У них самих мятежи не в диковину, а радуются, окаянные, прости господи, что у нас тоже смута, размышлял за работой Алмаз. Голландский купец пишет к себе домой, что у нас всей земли потрясенье: цеховые-де люди готовы подняться по всей Руси. Промысел божий отдал его письмо в руки Посольского приказа. Читать досадно, а все же пришлось дослать дальше. Датский посланник прислал письмо, что ждет себе жалованья за убытки от грабежу новгородских воров и на леченье: вишь — нос проломили, теперь, проклятый, по всем государствам расславит, что в «азиятской» Москве послов почитать не могут… На глаза не покажешься без стыда иноземным дворам!.. Шведский посланник намедни сказывал, что опасается мятежу в Москве; просил иноземных солдат поставить для охранения его персоны. Алмаз Иванов его успокоил, что на Москве мятежу быть никак не возможно. Но тот покачал головой, говорит — английский лорд-канцлер-де тоже не ждал в прошлом, сорок девятом, году, что в Лондоне сотрясется… Поди с ним поспорь!.. Грехи, грехи!.. Королева Христина серчает: сидела в Париже в гостях у Лудовика-короля[238]

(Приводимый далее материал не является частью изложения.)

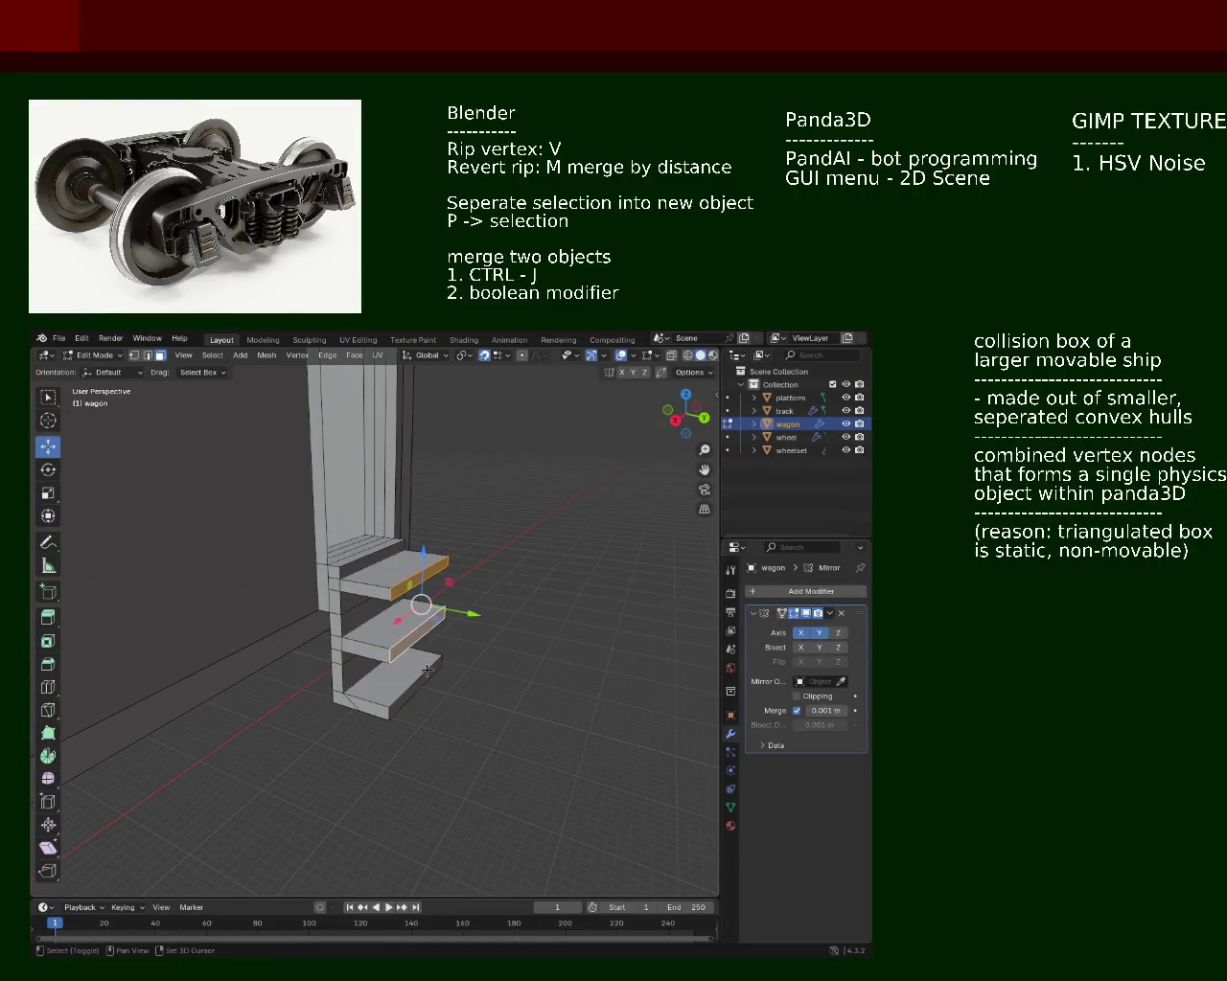
drag(450, 638, 436, 637)
drag(436, 638, 260, 491)
scroll(down, 3)
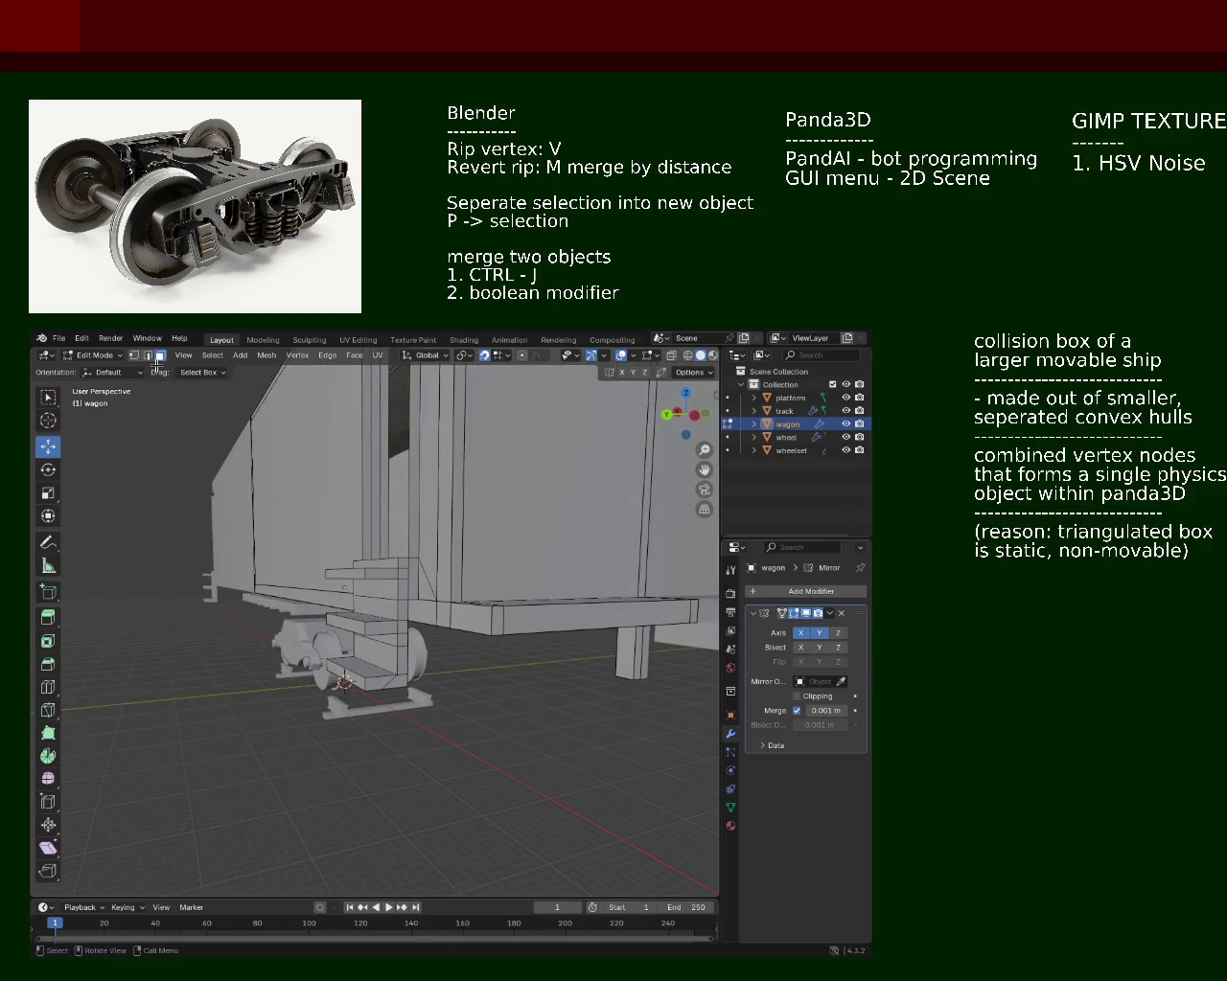
Step: In X-ray, slide the selected step piece sideways along Y
drag(374, 659, 346, 683)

, ан получила отписку, что Нумменса во Пскове схватили. Пишет, надобны деньги… Подождет, не к свадьбе! А все же неладно — и до Парижа, вишь, вести дошли, что в Московии смута… Да хуже всех ляхи: сидят, проклятые, под боком, как все равно вороны над мусорной ямой, — нельзя ли чем поживиться?!Алмаз Иванов взял свежий столбец — тайный список с расспросных речей литовского выходца Марчка, присланный с пытки:
«И тот Марчко сказал, что-де в Полоцке у литовских панов тайные съезды, наймуют рати для помочи псковичам и объявился-де на Литве человек, зовется царевичем, сыном царя Василия Шуйского[239]
, и тот-де воровской царевич сбирается вотчины своей на Москве воевати…»С литвой и с турками уже не в первый раз поднималась речь об этом «царевиче». В прошлом посольстве тягались выдать его Москве. Паны говорят — человек он-де смирный и худа не затевает, живет на своих харчах, в церковь ходит, вино пьет, как благородный пан… «Пан»!.. Подьячишко беглый Тимошка. Хоронился перво в Туретчине. Доходишков мало стало — бежал к панам. Чаял — нужнее тут. Ну и впрямь — эти всегда готовы любую смуту в России раздуть: только искру увидят, а им уже пожар на уме, латинцам безбожным!.. В Москву засылают шишей — отколе еще быть таким случаям: ордынской черной сотни староста пишет сказку: «У нас-де объездные имали окольничего Семена Ртищева беглого человека Ивана Чугая, и тот беглый Ивашко человек, в кабаке сидя, питухам сказывал, что государя-де на Москве нет, съехал в Литву от бояр, а в царском-де дворце намест государя бояре держат вощаное чучело…»
В дверь постучали. Думный дьяк поднял голову от бумаги.
— Псковский торговый гость Федор Омельянов просится для очной беседы с тобой, Алмаз Иваныч, — сказал подьячий в дверях.
— Что ему?
— Алмаз Иванович, я к тебе, осударь! — сказал за спиной подьячего Федор.
— Недосуг мне ныне…
— Сам ведаю — недосуг, да скорое дело, — настаивал Федор.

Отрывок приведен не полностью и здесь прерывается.